Exercise instructions — Please copy the material from its first line through the line containing "Segundo a diretora", replacing "academia" with "universidade" and keeping everything else the same.

Records shown —
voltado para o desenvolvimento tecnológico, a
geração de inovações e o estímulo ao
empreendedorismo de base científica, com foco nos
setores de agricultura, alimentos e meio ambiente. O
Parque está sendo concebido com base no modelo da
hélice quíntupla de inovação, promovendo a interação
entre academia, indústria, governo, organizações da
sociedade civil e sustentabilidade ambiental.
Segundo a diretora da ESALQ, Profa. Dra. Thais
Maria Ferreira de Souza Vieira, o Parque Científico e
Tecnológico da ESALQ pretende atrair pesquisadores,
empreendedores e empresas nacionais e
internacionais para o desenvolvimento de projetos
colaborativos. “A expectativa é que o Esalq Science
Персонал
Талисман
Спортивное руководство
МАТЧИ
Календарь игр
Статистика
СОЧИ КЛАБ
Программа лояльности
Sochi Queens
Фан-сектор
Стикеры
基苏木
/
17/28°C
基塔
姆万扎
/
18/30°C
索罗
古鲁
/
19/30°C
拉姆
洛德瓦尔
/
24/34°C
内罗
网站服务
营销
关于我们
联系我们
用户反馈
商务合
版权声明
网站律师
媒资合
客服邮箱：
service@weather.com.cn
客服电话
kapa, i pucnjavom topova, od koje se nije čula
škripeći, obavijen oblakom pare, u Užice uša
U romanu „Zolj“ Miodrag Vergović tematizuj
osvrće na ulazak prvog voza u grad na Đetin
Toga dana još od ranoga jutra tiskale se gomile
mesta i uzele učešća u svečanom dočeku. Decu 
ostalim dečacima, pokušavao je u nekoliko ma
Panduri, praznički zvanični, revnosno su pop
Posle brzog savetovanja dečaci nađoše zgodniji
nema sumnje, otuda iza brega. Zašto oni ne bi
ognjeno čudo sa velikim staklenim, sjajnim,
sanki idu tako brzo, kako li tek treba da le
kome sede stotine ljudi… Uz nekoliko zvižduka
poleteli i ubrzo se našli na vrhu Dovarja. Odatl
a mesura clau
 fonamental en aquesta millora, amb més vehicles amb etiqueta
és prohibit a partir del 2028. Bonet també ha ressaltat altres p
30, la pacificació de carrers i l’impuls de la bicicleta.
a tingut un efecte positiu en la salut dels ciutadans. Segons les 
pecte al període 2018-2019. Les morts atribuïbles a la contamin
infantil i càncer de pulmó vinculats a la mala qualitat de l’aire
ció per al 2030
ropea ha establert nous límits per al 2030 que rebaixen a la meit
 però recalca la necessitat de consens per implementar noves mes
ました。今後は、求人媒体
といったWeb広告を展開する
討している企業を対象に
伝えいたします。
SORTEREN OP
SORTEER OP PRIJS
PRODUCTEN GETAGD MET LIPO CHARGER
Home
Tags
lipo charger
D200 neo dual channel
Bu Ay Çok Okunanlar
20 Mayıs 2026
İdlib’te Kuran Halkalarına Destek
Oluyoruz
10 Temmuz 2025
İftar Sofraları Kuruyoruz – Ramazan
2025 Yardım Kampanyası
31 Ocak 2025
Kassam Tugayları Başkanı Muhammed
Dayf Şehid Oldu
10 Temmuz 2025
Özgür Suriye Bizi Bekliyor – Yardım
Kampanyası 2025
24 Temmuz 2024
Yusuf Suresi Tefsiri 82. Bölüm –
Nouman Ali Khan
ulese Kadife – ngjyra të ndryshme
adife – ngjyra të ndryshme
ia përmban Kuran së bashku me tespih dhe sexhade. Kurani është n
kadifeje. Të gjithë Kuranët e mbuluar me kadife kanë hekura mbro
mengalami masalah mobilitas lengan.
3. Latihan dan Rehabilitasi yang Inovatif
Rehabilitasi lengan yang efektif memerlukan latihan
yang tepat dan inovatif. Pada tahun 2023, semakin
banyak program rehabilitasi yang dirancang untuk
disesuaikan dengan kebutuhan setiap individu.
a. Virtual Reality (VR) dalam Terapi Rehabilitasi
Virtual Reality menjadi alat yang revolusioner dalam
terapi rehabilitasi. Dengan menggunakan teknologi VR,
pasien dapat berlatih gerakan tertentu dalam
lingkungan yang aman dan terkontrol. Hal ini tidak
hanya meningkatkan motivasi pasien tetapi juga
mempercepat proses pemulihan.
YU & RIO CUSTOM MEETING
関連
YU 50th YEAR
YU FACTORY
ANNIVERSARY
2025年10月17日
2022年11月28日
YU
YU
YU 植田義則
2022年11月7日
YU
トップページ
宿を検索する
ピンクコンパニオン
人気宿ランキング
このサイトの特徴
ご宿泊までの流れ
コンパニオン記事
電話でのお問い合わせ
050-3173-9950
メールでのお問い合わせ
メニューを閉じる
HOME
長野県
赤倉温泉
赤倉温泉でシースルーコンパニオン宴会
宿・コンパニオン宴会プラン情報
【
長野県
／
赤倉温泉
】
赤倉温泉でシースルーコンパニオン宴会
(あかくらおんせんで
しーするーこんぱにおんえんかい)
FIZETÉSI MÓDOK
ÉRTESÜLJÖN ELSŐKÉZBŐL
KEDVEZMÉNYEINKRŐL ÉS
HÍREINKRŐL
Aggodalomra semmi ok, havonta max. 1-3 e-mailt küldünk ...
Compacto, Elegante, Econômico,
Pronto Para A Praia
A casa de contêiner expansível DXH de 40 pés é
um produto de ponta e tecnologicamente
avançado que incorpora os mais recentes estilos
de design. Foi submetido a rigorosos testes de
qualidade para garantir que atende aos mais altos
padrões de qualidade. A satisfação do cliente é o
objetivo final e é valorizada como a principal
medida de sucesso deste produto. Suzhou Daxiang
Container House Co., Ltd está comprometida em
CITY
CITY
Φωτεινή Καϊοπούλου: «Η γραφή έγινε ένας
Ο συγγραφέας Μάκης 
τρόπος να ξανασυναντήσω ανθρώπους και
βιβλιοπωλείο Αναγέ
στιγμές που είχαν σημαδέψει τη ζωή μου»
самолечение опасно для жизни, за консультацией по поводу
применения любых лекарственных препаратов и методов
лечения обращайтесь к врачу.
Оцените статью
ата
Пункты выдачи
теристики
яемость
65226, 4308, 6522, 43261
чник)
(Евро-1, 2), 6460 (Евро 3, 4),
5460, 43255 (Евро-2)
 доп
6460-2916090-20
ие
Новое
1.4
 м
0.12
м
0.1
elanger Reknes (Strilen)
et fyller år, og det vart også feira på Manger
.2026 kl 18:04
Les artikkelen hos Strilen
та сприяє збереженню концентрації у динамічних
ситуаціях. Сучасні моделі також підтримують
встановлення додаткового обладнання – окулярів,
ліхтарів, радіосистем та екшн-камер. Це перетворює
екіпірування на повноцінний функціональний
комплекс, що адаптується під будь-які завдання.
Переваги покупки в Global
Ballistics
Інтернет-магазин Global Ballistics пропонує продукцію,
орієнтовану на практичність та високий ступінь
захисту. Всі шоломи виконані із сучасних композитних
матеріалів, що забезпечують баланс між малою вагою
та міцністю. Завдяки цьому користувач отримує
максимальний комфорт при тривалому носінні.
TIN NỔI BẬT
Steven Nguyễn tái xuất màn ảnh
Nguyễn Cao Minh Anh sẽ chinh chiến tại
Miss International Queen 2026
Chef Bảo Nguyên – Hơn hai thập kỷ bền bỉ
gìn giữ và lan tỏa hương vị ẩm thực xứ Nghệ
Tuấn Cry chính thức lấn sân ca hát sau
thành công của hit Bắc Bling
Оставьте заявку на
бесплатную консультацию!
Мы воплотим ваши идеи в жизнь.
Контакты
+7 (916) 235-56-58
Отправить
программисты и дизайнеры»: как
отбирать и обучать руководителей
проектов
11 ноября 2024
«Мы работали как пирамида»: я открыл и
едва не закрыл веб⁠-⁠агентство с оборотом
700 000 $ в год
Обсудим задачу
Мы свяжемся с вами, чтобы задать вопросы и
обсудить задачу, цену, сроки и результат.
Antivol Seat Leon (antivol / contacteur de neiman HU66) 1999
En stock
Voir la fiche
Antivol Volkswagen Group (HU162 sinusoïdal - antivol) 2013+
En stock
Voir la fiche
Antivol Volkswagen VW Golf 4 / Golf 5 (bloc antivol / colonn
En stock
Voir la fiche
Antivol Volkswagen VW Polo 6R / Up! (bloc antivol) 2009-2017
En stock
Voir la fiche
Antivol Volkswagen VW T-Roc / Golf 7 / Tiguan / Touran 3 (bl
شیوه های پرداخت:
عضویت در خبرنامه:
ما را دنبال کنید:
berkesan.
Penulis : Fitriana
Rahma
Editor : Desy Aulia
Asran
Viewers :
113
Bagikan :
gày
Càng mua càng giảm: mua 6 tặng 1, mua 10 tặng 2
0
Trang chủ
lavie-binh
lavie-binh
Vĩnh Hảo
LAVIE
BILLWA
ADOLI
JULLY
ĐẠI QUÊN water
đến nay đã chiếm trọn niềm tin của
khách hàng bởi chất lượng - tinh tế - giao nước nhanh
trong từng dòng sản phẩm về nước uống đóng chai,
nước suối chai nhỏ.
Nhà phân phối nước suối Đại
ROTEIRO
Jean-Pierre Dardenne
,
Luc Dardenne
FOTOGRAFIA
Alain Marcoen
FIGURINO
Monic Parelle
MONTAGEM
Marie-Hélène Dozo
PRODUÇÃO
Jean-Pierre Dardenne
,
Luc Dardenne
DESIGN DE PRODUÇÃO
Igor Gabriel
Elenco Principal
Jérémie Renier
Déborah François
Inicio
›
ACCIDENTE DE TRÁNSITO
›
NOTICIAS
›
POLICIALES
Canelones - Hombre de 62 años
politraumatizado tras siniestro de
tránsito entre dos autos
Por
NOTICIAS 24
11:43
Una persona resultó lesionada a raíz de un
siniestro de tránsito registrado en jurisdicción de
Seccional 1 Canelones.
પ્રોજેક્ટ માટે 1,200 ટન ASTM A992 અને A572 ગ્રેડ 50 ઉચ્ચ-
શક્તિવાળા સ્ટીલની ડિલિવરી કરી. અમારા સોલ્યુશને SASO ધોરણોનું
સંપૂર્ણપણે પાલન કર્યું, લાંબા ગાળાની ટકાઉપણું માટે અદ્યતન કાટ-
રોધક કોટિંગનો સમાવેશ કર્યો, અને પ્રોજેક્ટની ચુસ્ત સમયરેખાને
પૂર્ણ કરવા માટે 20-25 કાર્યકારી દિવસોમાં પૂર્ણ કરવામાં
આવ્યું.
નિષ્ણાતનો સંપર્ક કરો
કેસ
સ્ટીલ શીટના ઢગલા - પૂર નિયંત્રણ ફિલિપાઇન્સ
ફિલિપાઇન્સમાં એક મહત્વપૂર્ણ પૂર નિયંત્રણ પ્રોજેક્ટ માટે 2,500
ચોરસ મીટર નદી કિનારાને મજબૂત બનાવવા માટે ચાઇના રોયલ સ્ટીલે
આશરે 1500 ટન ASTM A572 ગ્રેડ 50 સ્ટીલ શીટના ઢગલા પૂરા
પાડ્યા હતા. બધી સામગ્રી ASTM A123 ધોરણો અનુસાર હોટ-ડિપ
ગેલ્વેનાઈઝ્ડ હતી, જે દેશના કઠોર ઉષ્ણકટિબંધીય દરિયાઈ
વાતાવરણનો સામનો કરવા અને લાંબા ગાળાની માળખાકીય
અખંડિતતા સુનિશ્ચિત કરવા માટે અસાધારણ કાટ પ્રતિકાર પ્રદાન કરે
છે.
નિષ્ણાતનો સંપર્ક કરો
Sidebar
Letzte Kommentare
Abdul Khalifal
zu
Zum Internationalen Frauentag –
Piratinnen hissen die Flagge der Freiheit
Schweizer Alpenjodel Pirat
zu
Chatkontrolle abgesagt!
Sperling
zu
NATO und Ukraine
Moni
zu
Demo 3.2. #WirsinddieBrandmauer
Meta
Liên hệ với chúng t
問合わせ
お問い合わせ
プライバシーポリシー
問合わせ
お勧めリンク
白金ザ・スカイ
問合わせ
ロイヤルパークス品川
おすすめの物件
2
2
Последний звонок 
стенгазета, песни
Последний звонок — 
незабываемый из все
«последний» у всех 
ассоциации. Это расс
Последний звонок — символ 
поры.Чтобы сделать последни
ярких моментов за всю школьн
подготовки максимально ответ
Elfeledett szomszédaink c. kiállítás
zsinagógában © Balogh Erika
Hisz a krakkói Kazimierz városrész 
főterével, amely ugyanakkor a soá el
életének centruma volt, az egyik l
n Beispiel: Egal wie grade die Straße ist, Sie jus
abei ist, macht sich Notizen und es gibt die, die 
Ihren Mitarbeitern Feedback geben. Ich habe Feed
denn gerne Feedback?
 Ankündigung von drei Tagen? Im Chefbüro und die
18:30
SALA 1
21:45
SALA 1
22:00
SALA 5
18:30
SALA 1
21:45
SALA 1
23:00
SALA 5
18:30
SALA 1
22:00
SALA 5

Solution to this problem —
voltado para o desenvolvimento tecnológico, a
geração de inovações e o estímulo ao
empreendedorismo de base científica, com foco nos
setores de agricultura, alimentos e meio ambiente. O
Parque está sendo concebido com base no modelo da
hélice quíntupla de inovação, promovendo a interação
entre universidade, indústria, governo, organizações da
sociedade civil e sustentabilidade ambiental.
Segundo a diretora da ESALQ, Profa. Dra. Thais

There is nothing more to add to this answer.